# AIM OF THE TASK:
Here is a listing; work out how many of its lines contain the word "Activ", and state only that number.

AVAILABLE DATA: Begin

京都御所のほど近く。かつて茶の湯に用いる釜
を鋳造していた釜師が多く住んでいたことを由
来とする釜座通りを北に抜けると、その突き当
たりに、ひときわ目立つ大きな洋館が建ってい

AVAILABLE DATA: End
AVAILABLE DATA: Begin

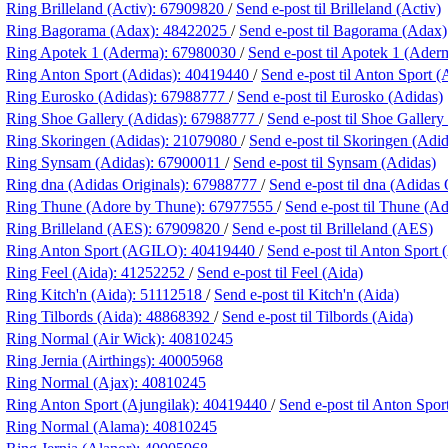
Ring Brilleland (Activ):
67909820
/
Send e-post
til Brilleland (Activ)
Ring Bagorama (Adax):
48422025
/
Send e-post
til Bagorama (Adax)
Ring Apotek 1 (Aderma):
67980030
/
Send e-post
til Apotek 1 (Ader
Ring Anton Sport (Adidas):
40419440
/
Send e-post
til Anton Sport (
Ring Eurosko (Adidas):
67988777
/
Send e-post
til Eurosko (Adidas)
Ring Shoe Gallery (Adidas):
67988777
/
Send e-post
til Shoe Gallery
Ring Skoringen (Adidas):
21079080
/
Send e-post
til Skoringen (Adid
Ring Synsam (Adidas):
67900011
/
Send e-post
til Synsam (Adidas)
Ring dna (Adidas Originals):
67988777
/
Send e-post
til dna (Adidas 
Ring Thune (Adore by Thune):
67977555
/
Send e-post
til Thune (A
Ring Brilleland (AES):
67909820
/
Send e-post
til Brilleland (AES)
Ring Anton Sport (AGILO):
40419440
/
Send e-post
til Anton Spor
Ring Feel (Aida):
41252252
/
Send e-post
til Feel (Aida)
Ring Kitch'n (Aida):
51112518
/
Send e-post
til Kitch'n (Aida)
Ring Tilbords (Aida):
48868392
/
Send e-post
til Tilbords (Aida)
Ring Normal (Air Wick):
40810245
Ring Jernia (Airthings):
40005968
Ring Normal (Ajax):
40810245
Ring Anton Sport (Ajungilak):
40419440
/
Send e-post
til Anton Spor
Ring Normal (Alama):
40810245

AVAILABLE DATA: End

# TASK OUTPUT:
2